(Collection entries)
'''
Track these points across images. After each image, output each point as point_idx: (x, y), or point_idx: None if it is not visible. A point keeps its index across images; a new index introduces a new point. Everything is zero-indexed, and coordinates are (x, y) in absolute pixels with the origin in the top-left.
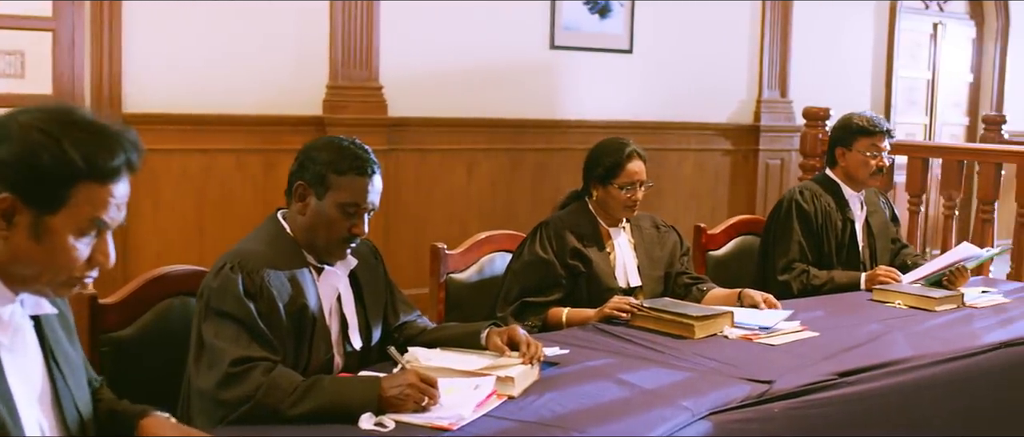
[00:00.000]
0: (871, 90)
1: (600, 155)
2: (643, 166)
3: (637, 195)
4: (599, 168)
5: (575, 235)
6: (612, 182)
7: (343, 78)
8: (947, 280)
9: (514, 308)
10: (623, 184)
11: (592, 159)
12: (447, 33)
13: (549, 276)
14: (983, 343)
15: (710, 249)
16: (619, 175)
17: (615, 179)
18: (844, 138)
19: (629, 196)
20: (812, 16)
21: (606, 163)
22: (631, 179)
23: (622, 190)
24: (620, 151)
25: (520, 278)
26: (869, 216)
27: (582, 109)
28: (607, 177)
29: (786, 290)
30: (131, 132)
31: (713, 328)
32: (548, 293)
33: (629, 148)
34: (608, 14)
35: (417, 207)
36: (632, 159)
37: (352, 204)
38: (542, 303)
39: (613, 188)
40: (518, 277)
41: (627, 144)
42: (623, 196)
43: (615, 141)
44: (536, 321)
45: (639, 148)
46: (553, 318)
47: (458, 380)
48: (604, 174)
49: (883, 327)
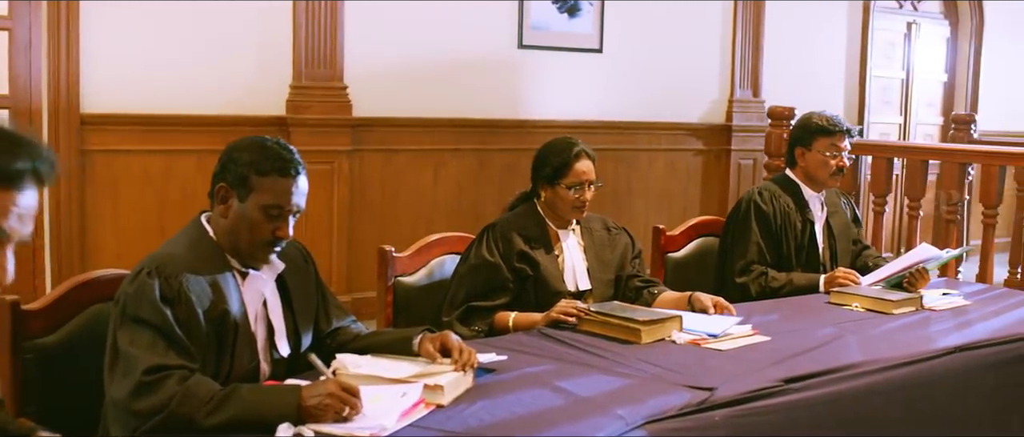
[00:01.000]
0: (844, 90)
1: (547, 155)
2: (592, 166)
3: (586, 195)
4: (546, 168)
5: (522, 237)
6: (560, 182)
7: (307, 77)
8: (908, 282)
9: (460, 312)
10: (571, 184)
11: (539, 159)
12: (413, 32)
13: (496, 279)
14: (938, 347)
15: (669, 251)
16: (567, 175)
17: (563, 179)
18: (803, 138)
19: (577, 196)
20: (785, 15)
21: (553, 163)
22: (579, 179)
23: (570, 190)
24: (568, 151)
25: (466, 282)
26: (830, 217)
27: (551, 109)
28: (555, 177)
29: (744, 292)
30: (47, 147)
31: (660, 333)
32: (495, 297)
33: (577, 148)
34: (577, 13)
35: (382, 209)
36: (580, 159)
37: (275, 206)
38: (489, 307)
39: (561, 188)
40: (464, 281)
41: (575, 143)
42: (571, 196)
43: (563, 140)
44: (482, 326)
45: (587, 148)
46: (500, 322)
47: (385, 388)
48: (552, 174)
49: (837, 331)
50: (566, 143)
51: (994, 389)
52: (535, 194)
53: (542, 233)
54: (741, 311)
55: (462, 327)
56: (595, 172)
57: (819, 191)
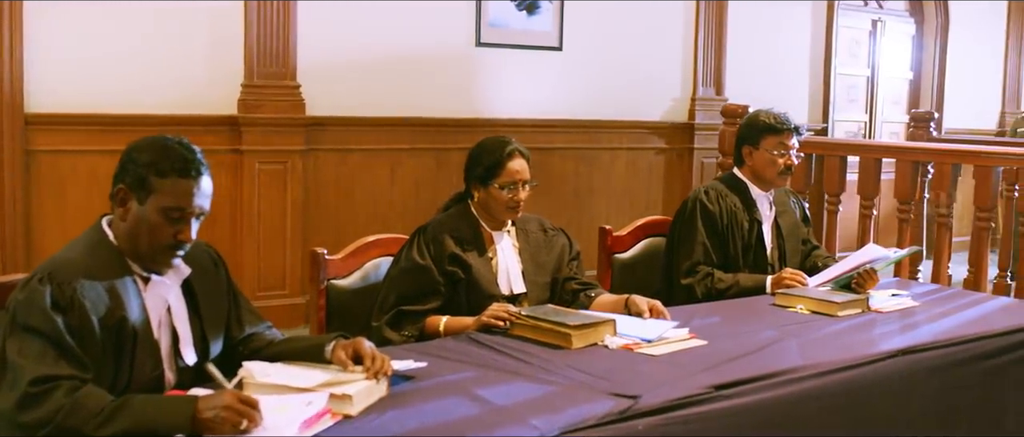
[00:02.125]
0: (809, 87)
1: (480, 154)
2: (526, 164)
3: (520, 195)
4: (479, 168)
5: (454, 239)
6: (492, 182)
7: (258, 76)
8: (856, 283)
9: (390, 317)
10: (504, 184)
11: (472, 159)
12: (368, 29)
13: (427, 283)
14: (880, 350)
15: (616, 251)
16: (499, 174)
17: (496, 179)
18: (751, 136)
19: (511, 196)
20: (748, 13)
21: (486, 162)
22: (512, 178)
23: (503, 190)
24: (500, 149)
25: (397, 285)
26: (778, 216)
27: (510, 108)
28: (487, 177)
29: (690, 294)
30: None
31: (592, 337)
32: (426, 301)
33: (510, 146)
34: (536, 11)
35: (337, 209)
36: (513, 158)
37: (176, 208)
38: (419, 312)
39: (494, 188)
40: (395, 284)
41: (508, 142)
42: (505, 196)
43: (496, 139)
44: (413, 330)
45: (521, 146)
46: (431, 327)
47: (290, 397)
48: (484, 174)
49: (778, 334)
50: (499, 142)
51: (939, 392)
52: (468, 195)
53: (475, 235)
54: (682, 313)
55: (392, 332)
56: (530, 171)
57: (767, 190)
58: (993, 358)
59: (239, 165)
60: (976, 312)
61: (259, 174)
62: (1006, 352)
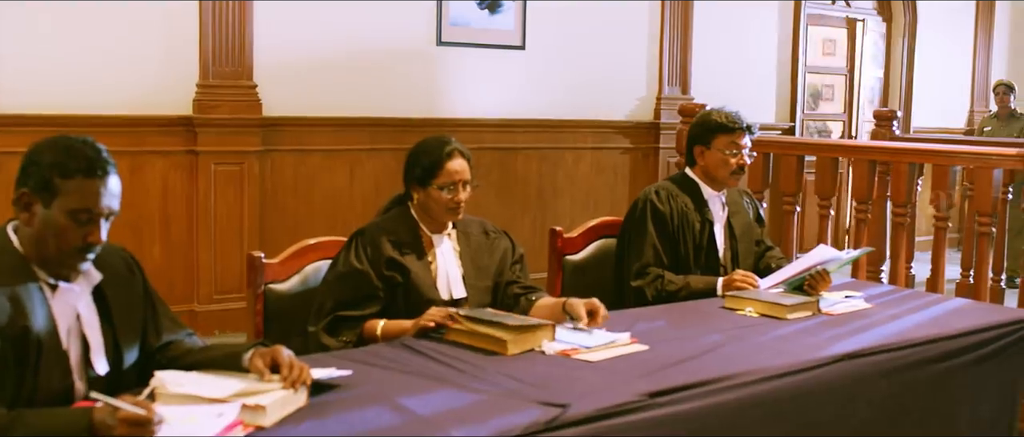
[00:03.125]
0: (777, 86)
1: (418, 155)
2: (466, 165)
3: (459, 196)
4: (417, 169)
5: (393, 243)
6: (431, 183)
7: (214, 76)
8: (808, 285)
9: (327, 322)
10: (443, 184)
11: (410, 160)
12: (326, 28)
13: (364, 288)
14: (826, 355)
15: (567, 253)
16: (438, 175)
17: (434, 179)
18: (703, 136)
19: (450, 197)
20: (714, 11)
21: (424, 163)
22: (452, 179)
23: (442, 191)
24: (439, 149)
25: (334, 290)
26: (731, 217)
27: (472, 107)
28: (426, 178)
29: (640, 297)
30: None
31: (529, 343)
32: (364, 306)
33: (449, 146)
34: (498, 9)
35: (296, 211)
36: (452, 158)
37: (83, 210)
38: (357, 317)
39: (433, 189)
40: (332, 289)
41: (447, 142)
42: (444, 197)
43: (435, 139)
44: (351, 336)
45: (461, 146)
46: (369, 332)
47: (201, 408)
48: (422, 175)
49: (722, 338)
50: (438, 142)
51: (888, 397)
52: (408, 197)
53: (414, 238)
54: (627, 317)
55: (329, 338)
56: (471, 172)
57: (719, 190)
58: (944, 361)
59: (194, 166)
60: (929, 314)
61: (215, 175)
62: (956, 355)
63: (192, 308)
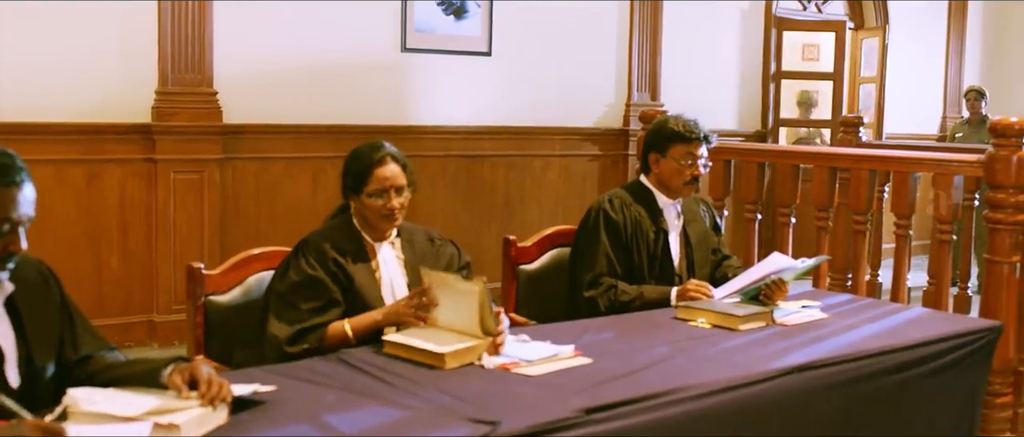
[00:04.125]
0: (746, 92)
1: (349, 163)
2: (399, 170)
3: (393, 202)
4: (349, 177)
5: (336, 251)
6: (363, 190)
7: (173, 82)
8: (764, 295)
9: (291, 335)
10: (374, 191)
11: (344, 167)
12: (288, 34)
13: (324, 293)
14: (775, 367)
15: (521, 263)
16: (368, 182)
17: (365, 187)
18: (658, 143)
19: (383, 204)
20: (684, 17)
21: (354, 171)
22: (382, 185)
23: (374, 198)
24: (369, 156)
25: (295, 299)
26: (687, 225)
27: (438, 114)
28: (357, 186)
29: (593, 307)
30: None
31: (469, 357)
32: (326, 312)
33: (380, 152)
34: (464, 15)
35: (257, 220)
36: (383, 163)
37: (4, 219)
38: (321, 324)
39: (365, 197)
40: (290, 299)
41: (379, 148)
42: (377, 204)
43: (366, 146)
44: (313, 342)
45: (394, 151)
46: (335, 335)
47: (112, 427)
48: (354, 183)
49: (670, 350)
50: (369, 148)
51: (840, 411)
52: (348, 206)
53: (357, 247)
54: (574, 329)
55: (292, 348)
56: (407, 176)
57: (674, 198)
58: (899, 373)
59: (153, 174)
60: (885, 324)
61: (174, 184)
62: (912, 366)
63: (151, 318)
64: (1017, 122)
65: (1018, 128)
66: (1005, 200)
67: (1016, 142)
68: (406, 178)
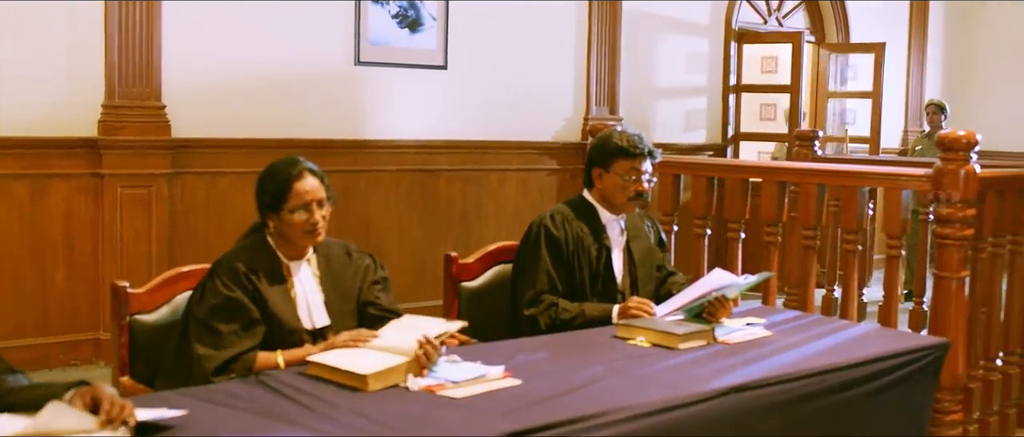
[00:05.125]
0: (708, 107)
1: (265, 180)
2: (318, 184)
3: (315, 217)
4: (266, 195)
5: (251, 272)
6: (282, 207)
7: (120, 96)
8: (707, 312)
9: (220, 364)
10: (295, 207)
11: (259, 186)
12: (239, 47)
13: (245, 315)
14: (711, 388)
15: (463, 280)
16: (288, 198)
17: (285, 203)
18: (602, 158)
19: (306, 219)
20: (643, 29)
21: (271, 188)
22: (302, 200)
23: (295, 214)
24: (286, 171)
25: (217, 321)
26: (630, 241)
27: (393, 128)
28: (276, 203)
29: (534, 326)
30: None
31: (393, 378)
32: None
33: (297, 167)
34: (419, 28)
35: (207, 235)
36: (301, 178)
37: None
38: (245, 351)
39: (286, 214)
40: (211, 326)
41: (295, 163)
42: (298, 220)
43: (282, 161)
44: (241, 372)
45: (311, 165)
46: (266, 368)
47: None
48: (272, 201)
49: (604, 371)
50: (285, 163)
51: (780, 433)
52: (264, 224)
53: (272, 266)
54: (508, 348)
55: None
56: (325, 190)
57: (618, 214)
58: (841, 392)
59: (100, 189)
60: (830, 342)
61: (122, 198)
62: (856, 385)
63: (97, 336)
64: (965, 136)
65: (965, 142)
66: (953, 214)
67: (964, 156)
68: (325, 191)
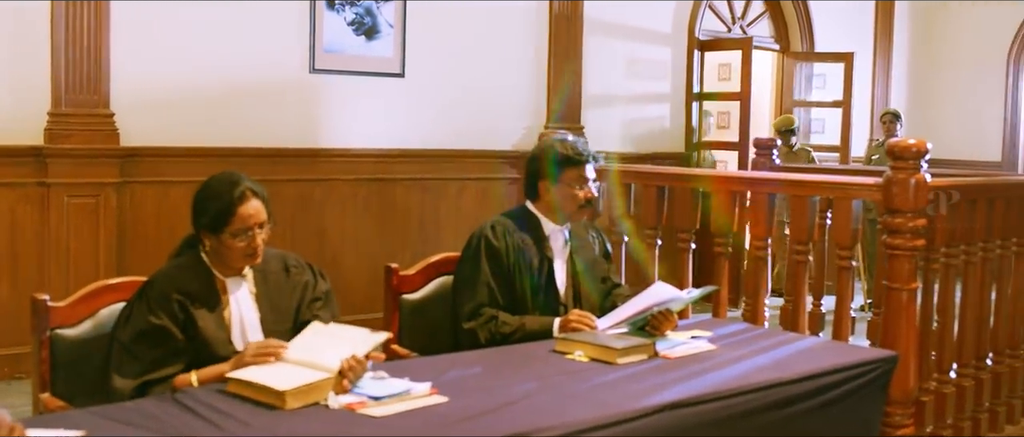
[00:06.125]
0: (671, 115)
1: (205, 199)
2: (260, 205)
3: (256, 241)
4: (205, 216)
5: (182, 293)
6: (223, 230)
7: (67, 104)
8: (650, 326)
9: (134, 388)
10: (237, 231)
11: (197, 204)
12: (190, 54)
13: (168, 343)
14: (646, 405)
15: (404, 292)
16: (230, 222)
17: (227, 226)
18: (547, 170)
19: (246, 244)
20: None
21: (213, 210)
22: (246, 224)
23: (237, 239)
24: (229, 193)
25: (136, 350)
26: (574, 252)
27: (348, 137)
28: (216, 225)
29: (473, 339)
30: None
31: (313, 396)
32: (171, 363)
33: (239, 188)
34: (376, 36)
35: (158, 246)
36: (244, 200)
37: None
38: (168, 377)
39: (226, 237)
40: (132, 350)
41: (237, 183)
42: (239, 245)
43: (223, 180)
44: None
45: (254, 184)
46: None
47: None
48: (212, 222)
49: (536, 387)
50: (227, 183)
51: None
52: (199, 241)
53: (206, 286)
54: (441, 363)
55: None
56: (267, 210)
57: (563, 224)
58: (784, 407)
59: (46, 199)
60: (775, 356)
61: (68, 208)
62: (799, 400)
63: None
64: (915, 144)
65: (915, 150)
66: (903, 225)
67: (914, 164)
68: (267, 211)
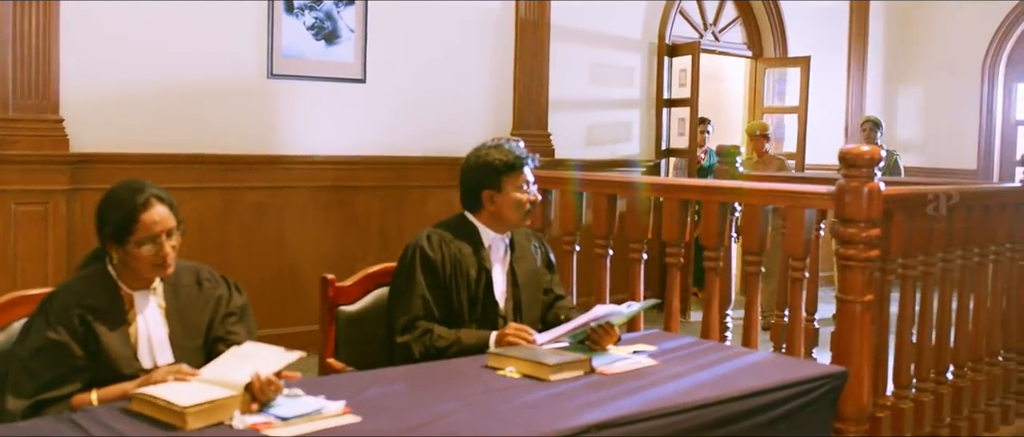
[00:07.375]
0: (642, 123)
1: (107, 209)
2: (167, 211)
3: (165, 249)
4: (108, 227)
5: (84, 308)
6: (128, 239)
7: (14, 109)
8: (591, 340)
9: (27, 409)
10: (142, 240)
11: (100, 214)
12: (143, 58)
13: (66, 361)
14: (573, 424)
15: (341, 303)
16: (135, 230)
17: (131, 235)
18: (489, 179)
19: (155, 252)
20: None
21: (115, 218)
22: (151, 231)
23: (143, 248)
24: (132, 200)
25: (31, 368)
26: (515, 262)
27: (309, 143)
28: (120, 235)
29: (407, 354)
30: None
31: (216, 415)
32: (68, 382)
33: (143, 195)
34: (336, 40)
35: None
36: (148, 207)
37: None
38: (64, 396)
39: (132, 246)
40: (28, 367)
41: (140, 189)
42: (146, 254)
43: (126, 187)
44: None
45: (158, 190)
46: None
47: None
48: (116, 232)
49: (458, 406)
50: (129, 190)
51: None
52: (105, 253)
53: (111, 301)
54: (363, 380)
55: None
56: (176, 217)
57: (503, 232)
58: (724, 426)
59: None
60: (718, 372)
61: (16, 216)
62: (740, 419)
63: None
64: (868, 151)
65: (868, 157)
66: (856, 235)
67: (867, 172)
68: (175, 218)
'''
'''
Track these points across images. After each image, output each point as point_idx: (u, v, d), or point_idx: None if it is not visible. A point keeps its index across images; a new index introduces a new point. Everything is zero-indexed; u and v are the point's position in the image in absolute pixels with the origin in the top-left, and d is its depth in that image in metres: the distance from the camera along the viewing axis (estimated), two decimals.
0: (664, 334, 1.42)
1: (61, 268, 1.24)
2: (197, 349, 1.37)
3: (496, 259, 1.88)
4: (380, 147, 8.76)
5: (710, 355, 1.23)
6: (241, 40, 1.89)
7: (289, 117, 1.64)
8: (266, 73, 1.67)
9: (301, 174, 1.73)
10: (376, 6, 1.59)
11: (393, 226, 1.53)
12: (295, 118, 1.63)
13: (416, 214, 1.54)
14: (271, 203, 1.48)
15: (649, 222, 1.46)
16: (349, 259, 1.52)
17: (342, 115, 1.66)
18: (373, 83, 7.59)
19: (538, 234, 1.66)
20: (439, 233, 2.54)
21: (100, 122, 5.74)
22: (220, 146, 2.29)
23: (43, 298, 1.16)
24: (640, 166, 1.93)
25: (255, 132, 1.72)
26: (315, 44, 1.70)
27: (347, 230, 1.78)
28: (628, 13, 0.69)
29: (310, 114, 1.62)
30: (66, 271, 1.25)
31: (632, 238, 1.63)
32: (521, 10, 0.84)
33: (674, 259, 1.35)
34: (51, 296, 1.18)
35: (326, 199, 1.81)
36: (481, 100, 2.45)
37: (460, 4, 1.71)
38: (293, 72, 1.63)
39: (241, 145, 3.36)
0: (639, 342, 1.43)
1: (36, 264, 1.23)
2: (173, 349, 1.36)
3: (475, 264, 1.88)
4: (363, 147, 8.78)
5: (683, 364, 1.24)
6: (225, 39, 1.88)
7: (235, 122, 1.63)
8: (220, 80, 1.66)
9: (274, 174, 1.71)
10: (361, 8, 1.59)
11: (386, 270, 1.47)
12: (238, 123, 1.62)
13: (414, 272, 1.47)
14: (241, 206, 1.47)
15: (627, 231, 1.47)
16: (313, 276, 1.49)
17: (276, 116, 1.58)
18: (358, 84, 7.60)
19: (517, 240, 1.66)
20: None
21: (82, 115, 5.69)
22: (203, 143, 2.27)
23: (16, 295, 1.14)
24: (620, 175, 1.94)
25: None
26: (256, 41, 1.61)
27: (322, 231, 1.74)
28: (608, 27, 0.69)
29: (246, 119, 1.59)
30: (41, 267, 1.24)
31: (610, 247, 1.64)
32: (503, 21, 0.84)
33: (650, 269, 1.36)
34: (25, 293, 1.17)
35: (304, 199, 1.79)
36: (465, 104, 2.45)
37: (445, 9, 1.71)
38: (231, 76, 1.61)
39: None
'''
'''
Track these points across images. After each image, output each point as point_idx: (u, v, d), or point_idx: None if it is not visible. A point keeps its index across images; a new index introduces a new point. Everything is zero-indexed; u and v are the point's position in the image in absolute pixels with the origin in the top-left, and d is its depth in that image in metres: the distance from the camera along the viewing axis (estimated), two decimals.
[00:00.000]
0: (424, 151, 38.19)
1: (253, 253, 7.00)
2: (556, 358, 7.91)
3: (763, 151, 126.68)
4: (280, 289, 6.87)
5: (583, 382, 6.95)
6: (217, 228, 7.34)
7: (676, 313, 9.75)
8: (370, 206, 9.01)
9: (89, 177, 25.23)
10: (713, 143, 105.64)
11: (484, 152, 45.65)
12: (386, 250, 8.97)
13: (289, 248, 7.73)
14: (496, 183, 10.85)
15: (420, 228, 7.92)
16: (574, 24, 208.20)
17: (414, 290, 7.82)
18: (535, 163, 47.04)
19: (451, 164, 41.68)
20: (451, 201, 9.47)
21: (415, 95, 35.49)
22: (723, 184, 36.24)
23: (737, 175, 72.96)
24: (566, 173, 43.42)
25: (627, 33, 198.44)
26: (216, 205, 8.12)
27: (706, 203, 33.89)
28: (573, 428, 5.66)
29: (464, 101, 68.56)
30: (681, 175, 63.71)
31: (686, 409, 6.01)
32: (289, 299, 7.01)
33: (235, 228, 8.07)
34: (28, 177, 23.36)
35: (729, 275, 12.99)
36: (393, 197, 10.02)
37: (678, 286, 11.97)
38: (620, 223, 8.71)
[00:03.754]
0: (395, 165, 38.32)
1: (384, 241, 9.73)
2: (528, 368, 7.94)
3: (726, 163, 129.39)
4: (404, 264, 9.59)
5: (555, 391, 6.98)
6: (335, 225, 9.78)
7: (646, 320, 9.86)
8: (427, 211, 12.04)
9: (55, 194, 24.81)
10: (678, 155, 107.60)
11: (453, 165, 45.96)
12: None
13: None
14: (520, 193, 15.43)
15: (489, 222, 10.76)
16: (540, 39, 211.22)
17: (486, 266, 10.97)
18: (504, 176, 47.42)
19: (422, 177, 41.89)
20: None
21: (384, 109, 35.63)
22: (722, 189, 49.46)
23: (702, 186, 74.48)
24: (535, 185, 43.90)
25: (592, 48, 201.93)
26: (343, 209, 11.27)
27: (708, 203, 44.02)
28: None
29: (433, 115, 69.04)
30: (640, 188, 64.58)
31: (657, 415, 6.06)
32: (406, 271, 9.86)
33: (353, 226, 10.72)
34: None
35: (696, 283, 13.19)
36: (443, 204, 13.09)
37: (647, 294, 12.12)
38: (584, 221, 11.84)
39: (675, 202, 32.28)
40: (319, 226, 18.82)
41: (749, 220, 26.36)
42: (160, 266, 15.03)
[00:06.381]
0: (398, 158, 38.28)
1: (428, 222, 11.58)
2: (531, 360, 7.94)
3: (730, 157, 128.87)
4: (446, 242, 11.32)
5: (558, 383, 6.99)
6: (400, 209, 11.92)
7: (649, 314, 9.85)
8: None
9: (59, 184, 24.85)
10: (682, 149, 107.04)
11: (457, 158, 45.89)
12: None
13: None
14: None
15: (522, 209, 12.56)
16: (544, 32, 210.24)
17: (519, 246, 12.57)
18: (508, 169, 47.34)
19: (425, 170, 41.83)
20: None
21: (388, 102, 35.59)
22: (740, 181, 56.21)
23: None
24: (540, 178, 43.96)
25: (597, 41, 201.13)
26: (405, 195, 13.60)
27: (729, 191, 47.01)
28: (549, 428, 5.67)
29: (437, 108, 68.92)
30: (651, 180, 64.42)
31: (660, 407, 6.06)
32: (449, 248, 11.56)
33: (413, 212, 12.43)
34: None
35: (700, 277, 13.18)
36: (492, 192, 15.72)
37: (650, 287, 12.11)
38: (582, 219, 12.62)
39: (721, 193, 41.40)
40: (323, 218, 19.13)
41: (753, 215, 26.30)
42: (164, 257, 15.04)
'''
_INSTRUCTIONS FOR THE TASK_: Look back at the data above. Transcribe exactly the lines starting at the line that contains "27: (347, 230, 1.78)" and ending at the line that contains "38: (293, 72, 1.63)".

_EXERCISE ANSWER_:
27: (347, 230, 1.78)
28: (628, 13, 0.69)
29: (310, 114, 1.62)
30: (66, 271, 1.25)
31: (632, 238, 1.63)
32: (521, 10, 0.84)
33: (674, 259, 1.35)
34: (51, 296, 1.18)
35: (326, 199, 1.81)
36: (481, 100, 2.45)
37: (460, 4, 1.71)
38: (293, 72, 1.63)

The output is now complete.